As a Basic Income is normally restricted to citizens or those with permanent residency this needs to be considered to ensure that people on temporary work permits are not unduly disadvantaged or discriminated against. There are several options.
 

  • The first option is to not pay these people a Basic Income and tax them using the present progressive tax system.
     

  • A second option is to pay those in full-time employment a Basic Income and tax them at the proportional tax rate or to let them choose between the two options of receiving a Basic Income with a proportional tax or no Basic Income and the progressive tax system.
     

  • The situation is more complicated for those in part-time employment. A full Basic Income payment for such people would not be appropriate so these people are likely to be taxed using the progressive system and receive no Basic Income.

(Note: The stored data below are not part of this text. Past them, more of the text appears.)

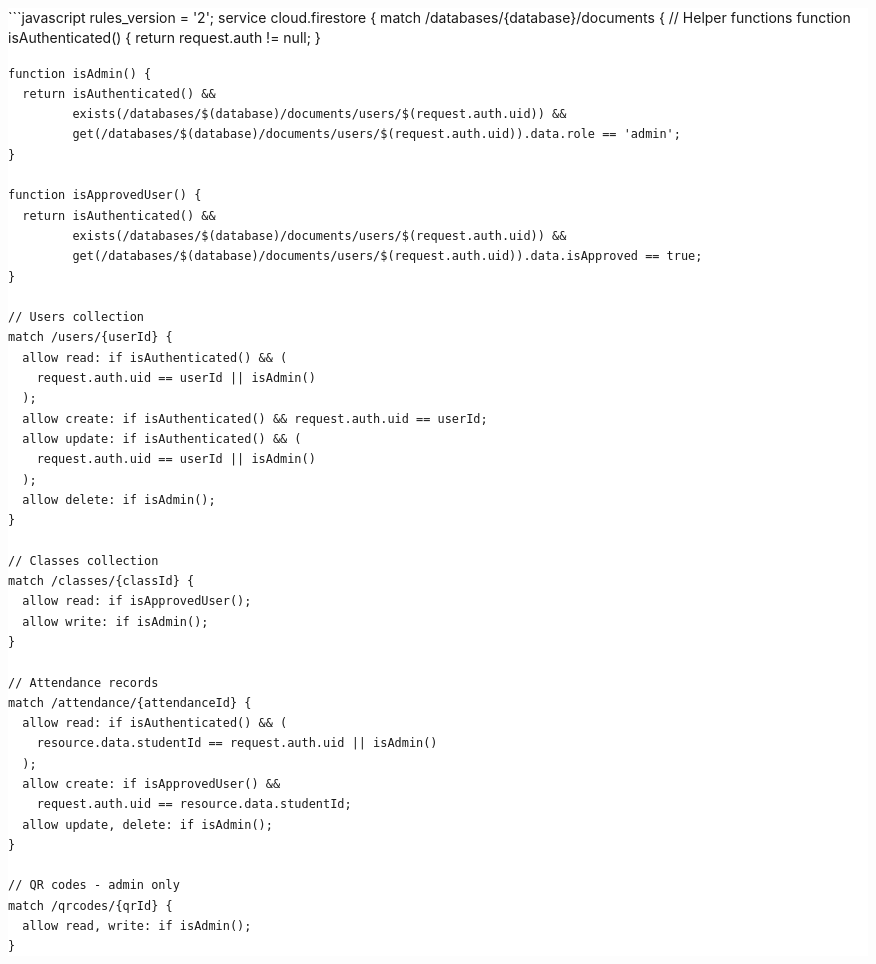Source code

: \`\`\`javascript
rules_version = '2';
service cloud.firestore {
  match /databases/{database}/documents {
    // Helper functions
    function isAuthenticated() {
      return request.auth != null;
    }
    
    function isAdmin() {
      return isAuthenticated() && 
             exists(/databases/$(database)/documents/users/$(request.auth.uid)) &&
             get(/databases/$(database)/documents/users/$(request.auth.uid)).data.role == 'admin';
    }
    
    function isApprovedUser() {
      return isAuthenticated() && 
             exists(/databases/$(database)/documents/users/$(request.auth.uid)) &&
             get(/databases/$(database)/documents/users/$(request.auth.uid)).data.isApproved == true;
    }
    
    // Users collection
    match /users/{userId} {
      allow read: if isAuthenticated() && (
        request.auth.uid == userId || isAdmin()
      );
      allow create: if isAuthenticated() && request.auth.uid == userId;
      allow update: if isAuthenticated() && (
        request.auth.uid == userId || isAdmin()
      );
      allow delete: if isAdmin();
    }
    
    // Classes collection
    match /classes/{classId} {
      allow read: if isApprovedUser();
      allow write: if isAdmin();
    }
    
    // Attendance records
    match /attendance/{attendanceId} {
      allow read: if isAuthenticated() && (
        resource.data.studentId == request.auth.uid || isAdmin()
      );
      allow create: if isApprovedUser() && 
        request.auth.uid == resource.data.studentId;
      allow update, delete: if isAdmin();
    }
    
    // QR codes - admin only
    match /qrcodes/{qrId} {
      allow read, write: if isAdmin();
    }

Will existing computer systems be able to handle a Basic Income and a proportional tax?

 

Yes. Existing computer systems are designed to handle a number of different tax systems and rates simultaneously.
 

  • People undertaking work must indicate if they are in primary or secondary employment and are taxed at different rates. Those on contract are taxed at another rate. Those on a Basic Income will be taxed at the proportional tax rate.
     

  • Inland revenue computers handle many different tax rates. Incorporating a proportional tax rate for those on Basic Income will not be difficult.
     

  • Computer systems already exist to pay New Zealand Superannuation and various welfare payments such as jobseeker support. It will not be difficult to include Basic Income payments.

 

Will additional taxation be necessary and how will this be raised?

 

To a large extent, a Basic Income is self-funding but a small amount of additional taxation may be necessary.
 

  • With a Basic Income, savings are made by eliminating welfare payments of the same or less value and partially replacing welfare payments of greater value.
     

  • Additional tax revenue is generated by taxing those receiving a Basic Income at the proportional tax rate.
     

  • The extra money in the economy will increase expenditure and economic activity increasing the GST collected and increasing income tax, profit tax, and tax on interest and dividends. Modelling shows that after a two year introductory period a Basic Income will return 99% of the money paid out as taxes. The additional money required from other sources to fund a Basic Income is therefore less than 1% of the total money required to pay a Basic Income. 
     

  • If there is a tax revenue shortfall, various advocates have suggested alternative methods of increasing tax revenue. BINZ does not support any particular additional tax and suggests that all alternatives be carefully considered. Spreading tax increases over a number of different possibilities may be a way of avoiding distortions to the economy and unintended consequences. Some suggestions follow but there are other possibilities.
     

  • Increasing GST has been suggested as one way of increasing tax revenue. GST increases will result, however, in increases in the cost of goods requiring those on low incomes to spend more for essential goods, so the value of the Basic Income needs to be increased to compensate. Unduly high GST rates may result in more goods being purchased online from foreign countries so this loophole must be closed and kept closed. Others may travel to foreign countries to purchase goods. High GST rates also tend to target those on lower incomes more as people on lower incomes spend a greater proportion of their incomes on goods and services. This adds to the flow of wealth from the poor to the wealthy. 
     

  • A special property tax has been suggested as another alternative, perhaps as an additional levy on rates. New Zealanders already pay GST on rates so this would be an additional charge. While some see no need for exemptions, others consider that this will also impact those on lower incomes and suggest that either the family home or perhaps the first $750,000 dollars of property should be exempted from this new tax. 
     

  • A comprehensive wealth tax has also been suggested. This will tax all accumulated wealth including property, bank accounts, and investments.
     

  • Taxes on bank transactions, either within New Zealand or on foreign transactions have also been suggested.